The aims of this study were twofold: first, to analyze the frequency of usage of the joint blinding domain, and second, to assess the proportion of adequate assessments made in the joint versus single RoB domains for blinding in Cochrane reviews by comparing whether authors’ RoB judgments were supported by explanatory comments in line with the Cochrane Handbook recommendations.
This was a primary methodological study in which we analyzed the methodology of Cochrane reviews published in the Cochrane Database of Systematic Reviews (CDSR). The study protocol was prepared a priori, but the protocol was not published.

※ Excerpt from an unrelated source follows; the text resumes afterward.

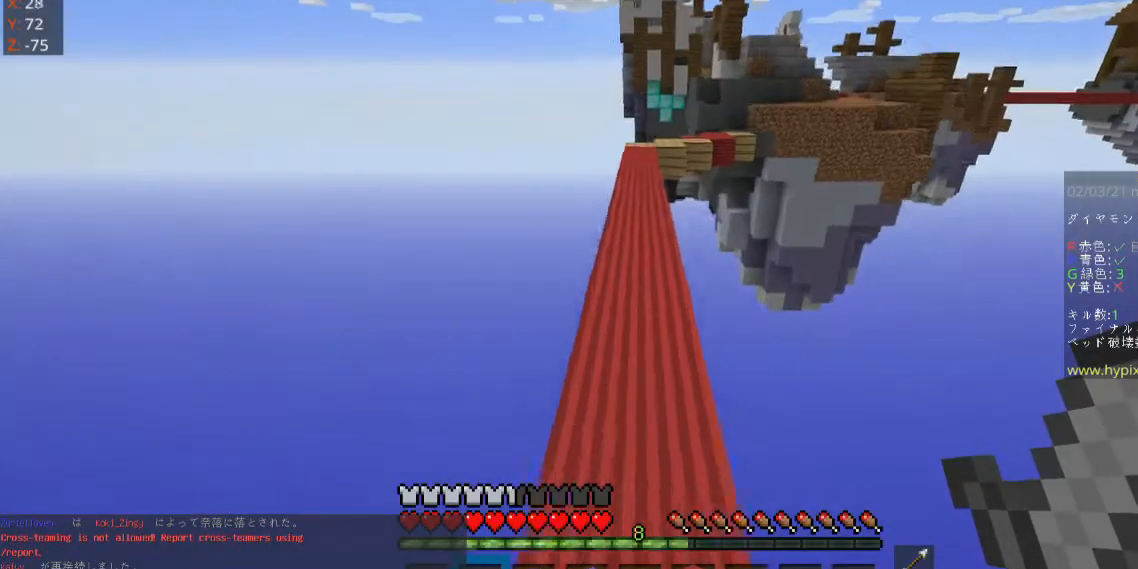
{"keys": ["space", "w"], "mouse": [], "events": [[200, "a", "up"]]}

Raw data generated in this study are available on the Open Science Framework project page on the link https://osf.io/fmjxz/.
Inclusion and exclusion criteria
CDSR was searched for all reviews of randomized controlled trials (RCTs) of interventions (or both RCTs and non-randomized studies, but we analyzed RoB assessments only for RCTs) published from July 2015 to June 2016. This was a large, one-year convenient sample based on our previous studies [8, 11, 12], four years after the introduction of the 2011 RoB tool when it is expected from the review authors to have adopted the new methodology (tool). An advanced search option was used to limit results to content type and publication date. We excluded diagnostic Cochrane reviews, overviews of systematic reviews, empty or withdrawn reviews, and other Cochrane reviews containing no RCTs about interventions.

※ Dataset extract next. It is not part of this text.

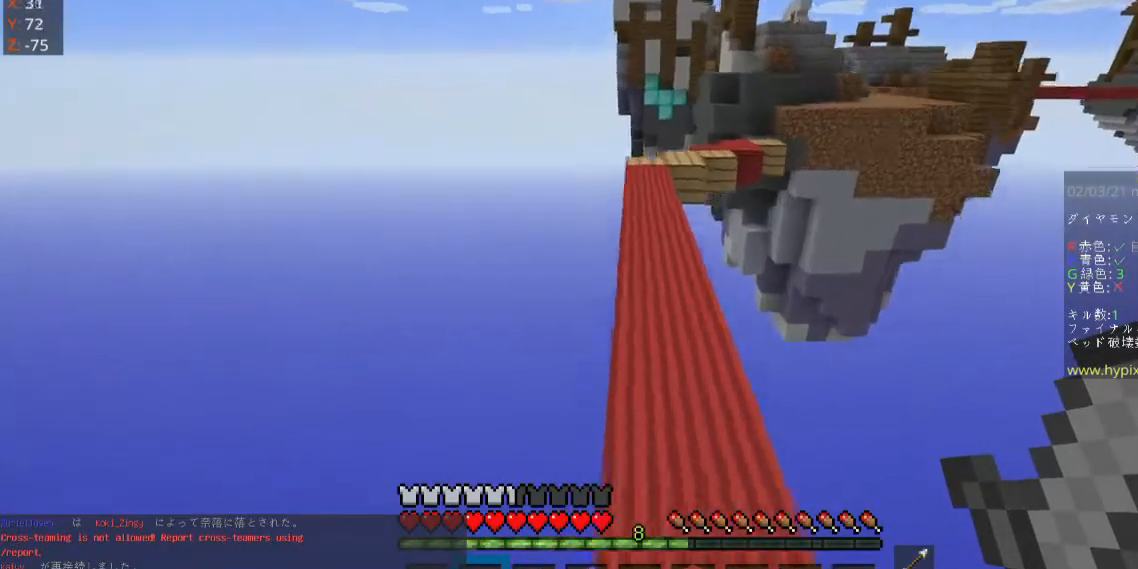
{"keys": ["space", "w"], "mouse": [], "events": []}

Screening for study eligibility
Titles and abstracts of Cochrane reviews were screened for eligibility by the first author (OB) and verified by another author (SD). The second author was verifying that no reviews were erroneously included/excluded. A list of analyzed Cochrane systematic reviews and studies included is presented in Supplementary file 1. The final unit of assessment was the risk of bias judgments for performance and detection bias of all the trials included in the eligible reviews.
The first author (OB) wrote series of macro-instructions in Visual Basic for Applications (VBA, Microsoft, Redmond, WA, USA) to automate data scraping of all the CSRs included in the study from The Cochrane Library webpage to Microsoft Excel 2010 (Microsoft, Redmond, WA, USA) workbook. The automatic extraction of RoB tables for every eligible Cochrane review was then done with a new set of coded instructions, as in our previous studies (https://osf.io/fmjxz/) . Errors during data extraction were logged and checked manually by the lead author.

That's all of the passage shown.